Johann Bernhard Vermehren (6 June 1777 in Lübeck - 29 November 1803 in Jena) was an early Romantic poet and scholar.

He earned a doctoral degree in philosophy from the University of Jena in 1799, obtaining habilitation one year later and teaching as Privatdozent until his early death from scarlet fever.

His first poems appeared in Friedrich Schiller's Musenalmanach. The appearance in 1800 of his ten Letters on a Reassessment of Friedrich Schlegel's "Lucinde" brought him to the attention of the author in question; however, in general, criticism of the 350-page work was biting, and it was quickly superseded by Friedrich Schleiermacher's Vertraute Briefe ("Familiar letters") on the same subject. With Schlegel's assistance, Vermehren produced two issues of his own Musenalmanach, the first at Leipzig in 1802 and the second at Jena the next year. They contained fifteen poems by Schlegel and the work of Sophie Mereau (1770–1806), Stephan August Winkelmann (1780–1806), Klopstock and Hölderlin.

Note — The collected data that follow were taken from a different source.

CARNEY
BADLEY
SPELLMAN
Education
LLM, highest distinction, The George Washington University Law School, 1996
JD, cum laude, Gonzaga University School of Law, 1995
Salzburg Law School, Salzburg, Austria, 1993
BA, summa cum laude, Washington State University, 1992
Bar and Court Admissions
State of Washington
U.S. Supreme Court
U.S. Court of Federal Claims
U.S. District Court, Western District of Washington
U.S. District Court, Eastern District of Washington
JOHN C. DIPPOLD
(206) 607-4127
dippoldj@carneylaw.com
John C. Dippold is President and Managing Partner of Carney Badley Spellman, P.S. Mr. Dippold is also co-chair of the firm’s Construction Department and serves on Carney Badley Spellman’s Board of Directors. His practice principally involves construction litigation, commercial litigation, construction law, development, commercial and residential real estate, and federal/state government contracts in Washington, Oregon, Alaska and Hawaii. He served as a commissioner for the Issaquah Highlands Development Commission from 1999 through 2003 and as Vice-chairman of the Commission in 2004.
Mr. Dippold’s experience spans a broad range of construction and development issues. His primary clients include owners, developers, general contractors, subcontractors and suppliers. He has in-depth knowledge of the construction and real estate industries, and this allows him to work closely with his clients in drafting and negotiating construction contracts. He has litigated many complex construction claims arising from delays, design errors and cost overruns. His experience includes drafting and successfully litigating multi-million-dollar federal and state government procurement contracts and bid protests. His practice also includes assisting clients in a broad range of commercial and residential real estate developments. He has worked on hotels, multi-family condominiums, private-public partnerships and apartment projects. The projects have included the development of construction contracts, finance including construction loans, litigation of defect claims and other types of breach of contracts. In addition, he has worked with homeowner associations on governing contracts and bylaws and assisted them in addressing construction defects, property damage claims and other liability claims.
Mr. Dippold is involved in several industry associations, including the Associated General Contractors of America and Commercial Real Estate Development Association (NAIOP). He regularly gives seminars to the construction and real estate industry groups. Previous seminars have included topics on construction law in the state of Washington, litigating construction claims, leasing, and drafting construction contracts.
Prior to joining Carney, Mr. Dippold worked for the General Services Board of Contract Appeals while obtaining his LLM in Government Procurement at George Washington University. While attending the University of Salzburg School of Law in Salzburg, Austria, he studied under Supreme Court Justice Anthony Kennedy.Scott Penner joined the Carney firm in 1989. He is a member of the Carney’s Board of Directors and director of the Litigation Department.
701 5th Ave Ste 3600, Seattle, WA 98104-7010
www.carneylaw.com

Family tradition ascribed to him the book Jesus, wie er lebte und lehrte which was published in Halle in 1799, and in the last year of his life he wrote a fairy-tale, "Schloss Rosenthal" ("Rosenthal Castle"). On 2 December 1803, Goethe mentioned the death slightingly in a letter to Schiller: "Poor Vermehren has died. Probably he would still be living had he continued writing his mediocre verse. The post office job has proved fatal."

Vermehren married on 20 April 1801. His wife was Henriette Eber, twelve years older, a widow of the Jena Postmaster and daughter of the privy councillor Prof. Johann Ludwig von Eckardt (1732–1800). They had one son, Johann Bernhard Vermehren, who would become a privy councillor in the Supreme Court of Appeals for the Ernestine duchies. After Vermehren's death, Henriette (died 1842) married the mathematician Johann Heinrich Voigt (1751–1823).

==Bibliography==

- Peter Guttkuhn: Vergebens um Goethes und Schillers Gunst gebuhlt. Zum 200. Todestag des Romantikers Johann Bernhard Vermehren. In: Lübeckische Blätter, Lübeck 2003, pages 325–329.
- Oskar F. Walzel: Vermehren: Johann Bernhard. In: Allgemeine Deutsche Biographie (ADB). Band 39, Duncker & Humblot, Leipzig 1895, pages 623–626.